-------- PROVIDED DATA

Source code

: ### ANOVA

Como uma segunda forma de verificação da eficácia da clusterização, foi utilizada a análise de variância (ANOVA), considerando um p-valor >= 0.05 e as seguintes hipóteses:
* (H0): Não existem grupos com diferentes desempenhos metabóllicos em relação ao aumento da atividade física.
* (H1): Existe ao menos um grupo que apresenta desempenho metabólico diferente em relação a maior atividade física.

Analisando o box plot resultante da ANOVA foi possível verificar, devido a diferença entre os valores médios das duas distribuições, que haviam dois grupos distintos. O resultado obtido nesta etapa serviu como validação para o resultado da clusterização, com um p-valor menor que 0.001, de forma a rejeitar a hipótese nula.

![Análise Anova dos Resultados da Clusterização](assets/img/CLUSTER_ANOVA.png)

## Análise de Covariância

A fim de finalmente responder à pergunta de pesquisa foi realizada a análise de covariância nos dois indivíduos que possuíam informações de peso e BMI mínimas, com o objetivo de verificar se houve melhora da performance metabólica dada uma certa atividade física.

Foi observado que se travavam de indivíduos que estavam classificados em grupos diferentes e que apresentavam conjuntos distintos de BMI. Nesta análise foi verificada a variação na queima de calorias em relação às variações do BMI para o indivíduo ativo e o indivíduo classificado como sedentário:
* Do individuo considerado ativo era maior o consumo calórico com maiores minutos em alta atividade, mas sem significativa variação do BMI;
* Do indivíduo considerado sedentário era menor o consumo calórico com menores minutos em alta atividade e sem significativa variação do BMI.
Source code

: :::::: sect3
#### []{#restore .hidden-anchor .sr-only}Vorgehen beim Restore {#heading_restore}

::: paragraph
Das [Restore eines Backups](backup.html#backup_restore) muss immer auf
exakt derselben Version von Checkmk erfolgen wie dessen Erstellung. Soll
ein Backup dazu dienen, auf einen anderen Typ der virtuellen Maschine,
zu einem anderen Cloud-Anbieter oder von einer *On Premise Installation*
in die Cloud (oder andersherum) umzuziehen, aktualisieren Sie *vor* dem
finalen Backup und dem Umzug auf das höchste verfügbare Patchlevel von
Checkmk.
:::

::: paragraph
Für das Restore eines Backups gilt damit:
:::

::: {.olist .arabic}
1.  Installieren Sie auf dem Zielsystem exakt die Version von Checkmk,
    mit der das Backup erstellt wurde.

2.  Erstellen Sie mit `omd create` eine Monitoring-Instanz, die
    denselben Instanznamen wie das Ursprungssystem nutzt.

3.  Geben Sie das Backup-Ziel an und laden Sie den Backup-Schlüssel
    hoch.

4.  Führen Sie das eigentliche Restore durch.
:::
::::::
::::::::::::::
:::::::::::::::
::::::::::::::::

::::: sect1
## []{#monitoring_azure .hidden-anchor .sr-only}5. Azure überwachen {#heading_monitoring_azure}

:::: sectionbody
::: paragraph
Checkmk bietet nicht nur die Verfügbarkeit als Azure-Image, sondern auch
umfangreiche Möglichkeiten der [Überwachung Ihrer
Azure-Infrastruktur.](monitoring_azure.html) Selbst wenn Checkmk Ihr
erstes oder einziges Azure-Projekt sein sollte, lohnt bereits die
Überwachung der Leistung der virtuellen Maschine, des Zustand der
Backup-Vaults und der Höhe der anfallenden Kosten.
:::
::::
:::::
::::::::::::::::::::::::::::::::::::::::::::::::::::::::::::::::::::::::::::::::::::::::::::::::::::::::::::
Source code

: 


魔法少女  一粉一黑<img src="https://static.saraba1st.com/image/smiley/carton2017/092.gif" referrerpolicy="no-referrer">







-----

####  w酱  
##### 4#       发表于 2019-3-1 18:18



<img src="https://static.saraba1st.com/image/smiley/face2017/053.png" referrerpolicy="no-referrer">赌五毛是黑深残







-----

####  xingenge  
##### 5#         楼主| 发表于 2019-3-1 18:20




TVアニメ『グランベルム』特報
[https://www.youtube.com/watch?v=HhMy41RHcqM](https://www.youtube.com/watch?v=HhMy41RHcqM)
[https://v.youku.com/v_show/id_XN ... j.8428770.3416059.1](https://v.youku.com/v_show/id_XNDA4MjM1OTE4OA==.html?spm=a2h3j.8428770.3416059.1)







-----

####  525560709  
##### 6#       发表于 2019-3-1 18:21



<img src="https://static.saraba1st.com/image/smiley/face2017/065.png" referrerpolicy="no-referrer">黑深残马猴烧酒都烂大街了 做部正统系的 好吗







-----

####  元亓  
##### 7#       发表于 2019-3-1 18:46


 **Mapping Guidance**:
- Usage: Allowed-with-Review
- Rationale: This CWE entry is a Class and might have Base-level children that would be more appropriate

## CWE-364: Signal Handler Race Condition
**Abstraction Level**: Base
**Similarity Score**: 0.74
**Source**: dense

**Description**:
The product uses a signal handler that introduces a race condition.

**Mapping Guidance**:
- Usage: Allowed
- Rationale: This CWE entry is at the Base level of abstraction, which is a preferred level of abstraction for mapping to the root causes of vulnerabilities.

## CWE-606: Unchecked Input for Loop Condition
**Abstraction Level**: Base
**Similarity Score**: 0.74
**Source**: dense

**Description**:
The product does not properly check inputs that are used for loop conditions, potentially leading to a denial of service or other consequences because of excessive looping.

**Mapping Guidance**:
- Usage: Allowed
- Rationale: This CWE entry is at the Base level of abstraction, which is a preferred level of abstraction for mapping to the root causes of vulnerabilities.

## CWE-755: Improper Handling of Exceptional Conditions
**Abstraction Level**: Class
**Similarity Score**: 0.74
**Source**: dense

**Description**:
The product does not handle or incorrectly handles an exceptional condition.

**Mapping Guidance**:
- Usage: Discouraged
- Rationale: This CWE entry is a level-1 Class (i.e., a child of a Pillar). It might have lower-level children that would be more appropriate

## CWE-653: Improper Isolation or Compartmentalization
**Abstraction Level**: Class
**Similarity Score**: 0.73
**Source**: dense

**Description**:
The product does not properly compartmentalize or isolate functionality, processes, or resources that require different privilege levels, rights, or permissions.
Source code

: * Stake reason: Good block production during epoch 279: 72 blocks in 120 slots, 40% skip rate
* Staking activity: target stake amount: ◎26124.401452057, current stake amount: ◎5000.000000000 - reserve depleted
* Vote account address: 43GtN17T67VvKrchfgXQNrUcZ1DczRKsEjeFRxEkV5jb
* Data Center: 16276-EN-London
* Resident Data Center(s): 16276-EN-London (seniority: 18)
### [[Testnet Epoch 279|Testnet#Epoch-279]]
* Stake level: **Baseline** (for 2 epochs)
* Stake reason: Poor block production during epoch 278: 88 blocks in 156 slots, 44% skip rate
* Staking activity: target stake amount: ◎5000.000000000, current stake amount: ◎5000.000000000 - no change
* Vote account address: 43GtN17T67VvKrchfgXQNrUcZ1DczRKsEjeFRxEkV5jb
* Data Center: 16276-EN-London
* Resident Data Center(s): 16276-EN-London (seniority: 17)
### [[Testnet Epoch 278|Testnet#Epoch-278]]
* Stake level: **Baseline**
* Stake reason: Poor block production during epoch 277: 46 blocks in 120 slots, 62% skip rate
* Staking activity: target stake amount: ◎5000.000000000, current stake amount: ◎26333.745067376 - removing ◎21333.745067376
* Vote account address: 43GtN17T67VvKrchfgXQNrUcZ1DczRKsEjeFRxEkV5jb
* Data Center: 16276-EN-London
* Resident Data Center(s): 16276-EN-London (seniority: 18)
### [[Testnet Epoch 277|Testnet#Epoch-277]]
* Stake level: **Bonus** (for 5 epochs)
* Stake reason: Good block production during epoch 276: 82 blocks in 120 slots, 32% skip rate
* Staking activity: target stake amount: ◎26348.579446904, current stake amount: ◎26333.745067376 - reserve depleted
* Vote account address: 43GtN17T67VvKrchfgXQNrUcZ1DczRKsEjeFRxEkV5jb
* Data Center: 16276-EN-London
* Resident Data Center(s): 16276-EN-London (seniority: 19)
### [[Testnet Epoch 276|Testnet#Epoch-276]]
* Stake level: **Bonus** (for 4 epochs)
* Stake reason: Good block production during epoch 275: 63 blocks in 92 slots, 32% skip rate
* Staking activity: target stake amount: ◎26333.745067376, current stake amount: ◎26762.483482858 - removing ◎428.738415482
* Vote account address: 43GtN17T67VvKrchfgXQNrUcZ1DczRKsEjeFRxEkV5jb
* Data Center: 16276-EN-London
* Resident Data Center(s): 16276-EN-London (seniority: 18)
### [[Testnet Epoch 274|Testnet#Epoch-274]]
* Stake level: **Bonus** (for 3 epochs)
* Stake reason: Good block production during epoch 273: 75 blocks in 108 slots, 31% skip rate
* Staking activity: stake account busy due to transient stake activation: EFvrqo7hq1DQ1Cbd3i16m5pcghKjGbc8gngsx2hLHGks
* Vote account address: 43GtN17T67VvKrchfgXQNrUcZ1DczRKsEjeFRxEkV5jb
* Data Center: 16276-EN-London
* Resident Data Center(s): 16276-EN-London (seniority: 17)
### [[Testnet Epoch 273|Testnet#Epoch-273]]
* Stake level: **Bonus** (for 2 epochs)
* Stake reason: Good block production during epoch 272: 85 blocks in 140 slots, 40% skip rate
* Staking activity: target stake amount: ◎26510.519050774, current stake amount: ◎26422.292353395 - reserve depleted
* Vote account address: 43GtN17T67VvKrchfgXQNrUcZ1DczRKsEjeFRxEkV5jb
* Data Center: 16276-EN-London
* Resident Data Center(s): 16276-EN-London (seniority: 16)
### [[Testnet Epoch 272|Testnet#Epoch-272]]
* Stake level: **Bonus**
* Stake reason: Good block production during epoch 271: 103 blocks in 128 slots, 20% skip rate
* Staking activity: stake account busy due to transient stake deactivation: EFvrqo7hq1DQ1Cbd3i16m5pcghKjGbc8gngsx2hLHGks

----------------

Give back the listing exactly, please, from its first line to the line containing "A fim de finalmente", inclusive, and nothing past that line.

• [EXERCISE ANSWER]:
Source code

: ### ANOVA

Como uma segunda forma de verificação da eficácia da clusterização, foi utilizada a análise de variância (ANOVA), considerando um p-valor >= 0.05 e as seguintes hipóteses:
* (H0): Não existem grupos com diferentes desempenhos metabóllicos em relação ao aumento da atividade física.
* (H1): Existe ao menos um grupo que apresenta desempenho metabólico diferente em relação a maior atividade física.

Analisando o box plot resultante da ANOVA foi possível verificar, devido a diferença entre os valores médios das duas distribuições, que haviam dois grupos distintos. O resultado obtido nesta etapa serviu como validação para o resultado da clusterização, com um p-valor menor que 0.001, de forma a rejeitar a hipótese nula.

![Análise Anova dos Resultados da Clusterização](assets/img/CLUSTER_ANOVA.png)

## Análise de Covariância

A fim de finalmente responder à pergunta de pesquisa foi realizada a análise de covariância nos dois indivíduos que possuíam informações de peso e BMI mínimas, com o objetivo de verificar se houve melhora da performance metabólica dada uma certa atividade física.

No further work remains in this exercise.